Information below:

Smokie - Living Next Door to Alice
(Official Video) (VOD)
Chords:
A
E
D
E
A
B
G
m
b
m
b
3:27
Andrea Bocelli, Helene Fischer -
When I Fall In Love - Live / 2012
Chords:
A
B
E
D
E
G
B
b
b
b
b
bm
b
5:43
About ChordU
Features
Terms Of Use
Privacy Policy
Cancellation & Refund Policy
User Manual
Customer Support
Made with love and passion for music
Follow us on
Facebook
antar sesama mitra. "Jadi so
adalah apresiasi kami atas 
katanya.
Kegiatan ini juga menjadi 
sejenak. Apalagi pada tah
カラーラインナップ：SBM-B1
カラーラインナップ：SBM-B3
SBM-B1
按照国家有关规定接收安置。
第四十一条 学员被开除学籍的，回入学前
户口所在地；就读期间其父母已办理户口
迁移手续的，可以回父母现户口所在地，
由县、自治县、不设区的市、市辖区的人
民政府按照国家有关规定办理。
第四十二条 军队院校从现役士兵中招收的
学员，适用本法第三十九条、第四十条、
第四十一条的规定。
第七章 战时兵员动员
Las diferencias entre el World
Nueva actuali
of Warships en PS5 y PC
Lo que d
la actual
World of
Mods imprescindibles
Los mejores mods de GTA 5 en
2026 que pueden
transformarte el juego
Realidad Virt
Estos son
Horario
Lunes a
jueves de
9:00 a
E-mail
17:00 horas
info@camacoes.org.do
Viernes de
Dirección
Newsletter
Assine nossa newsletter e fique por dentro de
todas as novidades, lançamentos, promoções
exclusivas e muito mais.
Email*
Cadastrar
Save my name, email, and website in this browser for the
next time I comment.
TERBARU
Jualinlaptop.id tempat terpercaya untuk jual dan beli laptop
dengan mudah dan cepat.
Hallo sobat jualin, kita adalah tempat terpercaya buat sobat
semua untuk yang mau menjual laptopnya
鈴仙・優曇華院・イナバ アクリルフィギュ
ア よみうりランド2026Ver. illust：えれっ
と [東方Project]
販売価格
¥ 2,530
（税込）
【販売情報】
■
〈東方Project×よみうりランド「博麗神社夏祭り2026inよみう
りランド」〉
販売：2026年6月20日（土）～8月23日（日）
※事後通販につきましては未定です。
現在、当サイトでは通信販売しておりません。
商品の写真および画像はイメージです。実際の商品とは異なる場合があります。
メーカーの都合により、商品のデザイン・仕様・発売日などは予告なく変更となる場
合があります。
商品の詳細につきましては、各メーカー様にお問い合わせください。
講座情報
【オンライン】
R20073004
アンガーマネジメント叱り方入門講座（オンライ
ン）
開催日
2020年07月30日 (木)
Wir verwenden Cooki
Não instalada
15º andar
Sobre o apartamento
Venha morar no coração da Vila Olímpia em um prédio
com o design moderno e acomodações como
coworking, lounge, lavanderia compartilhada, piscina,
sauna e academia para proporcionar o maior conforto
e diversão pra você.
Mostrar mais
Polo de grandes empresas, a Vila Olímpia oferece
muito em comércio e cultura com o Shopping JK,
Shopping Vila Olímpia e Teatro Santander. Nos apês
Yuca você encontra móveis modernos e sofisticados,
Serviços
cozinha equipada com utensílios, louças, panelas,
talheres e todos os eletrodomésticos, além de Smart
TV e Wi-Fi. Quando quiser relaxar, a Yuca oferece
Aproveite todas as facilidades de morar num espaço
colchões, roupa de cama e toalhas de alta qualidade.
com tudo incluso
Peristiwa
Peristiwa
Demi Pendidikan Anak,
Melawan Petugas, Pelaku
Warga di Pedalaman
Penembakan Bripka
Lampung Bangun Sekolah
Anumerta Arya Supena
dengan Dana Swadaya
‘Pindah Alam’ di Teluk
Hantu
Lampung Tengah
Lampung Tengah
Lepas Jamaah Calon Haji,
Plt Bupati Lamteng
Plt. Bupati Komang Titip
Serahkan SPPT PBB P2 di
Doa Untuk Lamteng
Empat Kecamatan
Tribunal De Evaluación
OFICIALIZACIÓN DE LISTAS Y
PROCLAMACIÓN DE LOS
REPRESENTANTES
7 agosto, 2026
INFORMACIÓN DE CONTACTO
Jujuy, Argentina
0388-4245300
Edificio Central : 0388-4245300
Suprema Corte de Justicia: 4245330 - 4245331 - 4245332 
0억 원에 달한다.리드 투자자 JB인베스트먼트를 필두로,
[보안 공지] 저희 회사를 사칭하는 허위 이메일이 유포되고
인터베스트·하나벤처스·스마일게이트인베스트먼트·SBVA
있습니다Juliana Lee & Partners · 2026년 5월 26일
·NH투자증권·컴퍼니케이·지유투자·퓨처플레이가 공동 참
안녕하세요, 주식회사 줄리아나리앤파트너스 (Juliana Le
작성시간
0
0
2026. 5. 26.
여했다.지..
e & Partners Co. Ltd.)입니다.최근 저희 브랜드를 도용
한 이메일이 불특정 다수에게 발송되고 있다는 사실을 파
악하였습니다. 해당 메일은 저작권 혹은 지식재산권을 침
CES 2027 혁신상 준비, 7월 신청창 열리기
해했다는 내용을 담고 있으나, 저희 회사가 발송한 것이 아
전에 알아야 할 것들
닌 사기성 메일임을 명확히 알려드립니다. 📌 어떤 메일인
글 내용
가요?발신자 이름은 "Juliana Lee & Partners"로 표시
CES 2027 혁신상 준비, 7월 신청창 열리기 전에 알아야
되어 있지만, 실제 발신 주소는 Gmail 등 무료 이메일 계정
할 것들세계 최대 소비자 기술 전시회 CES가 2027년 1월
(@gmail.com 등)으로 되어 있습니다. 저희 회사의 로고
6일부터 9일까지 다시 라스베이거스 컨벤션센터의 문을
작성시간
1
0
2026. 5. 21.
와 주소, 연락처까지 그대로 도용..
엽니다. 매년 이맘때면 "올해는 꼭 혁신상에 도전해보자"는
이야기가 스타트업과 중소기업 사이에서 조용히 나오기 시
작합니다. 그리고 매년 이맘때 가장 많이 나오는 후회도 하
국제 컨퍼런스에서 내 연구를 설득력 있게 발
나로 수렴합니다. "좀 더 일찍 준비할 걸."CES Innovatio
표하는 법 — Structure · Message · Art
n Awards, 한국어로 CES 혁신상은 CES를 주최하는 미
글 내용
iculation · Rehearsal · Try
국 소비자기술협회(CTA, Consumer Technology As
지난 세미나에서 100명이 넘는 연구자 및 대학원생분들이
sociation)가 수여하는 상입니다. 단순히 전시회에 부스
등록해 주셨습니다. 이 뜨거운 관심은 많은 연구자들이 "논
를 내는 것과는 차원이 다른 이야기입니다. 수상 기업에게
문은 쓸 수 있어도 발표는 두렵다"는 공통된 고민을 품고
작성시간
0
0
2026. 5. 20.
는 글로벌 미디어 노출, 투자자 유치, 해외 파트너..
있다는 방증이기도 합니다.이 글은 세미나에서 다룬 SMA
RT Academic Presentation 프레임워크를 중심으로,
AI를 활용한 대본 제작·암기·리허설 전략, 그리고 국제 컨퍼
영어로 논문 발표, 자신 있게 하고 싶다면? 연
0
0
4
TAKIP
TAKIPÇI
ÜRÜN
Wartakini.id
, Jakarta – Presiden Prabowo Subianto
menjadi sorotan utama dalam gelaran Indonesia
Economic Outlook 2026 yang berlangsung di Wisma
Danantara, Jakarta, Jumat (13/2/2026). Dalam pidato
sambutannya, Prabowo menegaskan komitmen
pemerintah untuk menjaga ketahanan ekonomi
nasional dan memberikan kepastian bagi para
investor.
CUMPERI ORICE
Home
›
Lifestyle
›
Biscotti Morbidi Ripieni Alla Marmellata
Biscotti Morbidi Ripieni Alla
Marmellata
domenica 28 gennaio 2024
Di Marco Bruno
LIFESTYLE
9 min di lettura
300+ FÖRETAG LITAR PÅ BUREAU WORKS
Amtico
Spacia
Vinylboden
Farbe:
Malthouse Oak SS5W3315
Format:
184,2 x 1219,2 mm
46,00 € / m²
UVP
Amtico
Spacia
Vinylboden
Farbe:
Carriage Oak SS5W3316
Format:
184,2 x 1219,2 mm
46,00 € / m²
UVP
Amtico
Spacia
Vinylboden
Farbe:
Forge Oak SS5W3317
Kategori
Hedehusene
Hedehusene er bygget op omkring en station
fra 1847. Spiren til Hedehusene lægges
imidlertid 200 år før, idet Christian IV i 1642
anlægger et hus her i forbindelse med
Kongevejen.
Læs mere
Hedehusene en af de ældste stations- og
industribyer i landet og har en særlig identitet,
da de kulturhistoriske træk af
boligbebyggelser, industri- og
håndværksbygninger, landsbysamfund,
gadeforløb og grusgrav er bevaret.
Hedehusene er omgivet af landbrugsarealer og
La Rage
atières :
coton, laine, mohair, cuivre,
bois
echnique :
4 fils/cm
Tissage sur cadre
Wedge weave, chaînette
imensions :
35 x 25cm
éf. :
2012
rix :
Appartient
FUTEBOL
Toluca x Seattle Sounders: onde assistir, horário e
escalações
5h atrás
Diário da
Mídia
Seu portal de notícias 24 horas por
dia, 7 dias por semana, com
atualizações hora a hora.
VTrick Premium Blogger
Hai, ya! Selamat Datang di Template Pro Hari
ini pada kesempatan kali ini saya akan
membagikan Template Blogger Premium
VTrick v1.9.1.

End of Information.

### Problem:
Transcribe the data from its first line through the line containing "sejenak. Apalagi pada tah", including both of those lines.

### Task output:
Smokie - Living Next Door to Alice
(Official Video) (VOD)
Chords:
A
E
D
E
A
B
G
m
b
m
b
3:27
Andrea Bocelli, Helene Fischer -
When I Fall In Love - Live / 2012
Chords:
A
B
E
D
E
G
B
b
b
b
b
bm
b
5:43
About ChordU
Features
Terms Of Use
Privacy Policy
Cancellation & Refund Policy
User Manual
Customer Support
Made with love and passion for music
Follow us on
Facebook
antar sesama mitra. "Jadi so
adalah apresiasi kami atas 
katanya.
Kegiatan ini juga menjadi 
sejenak. Apalagi pada tah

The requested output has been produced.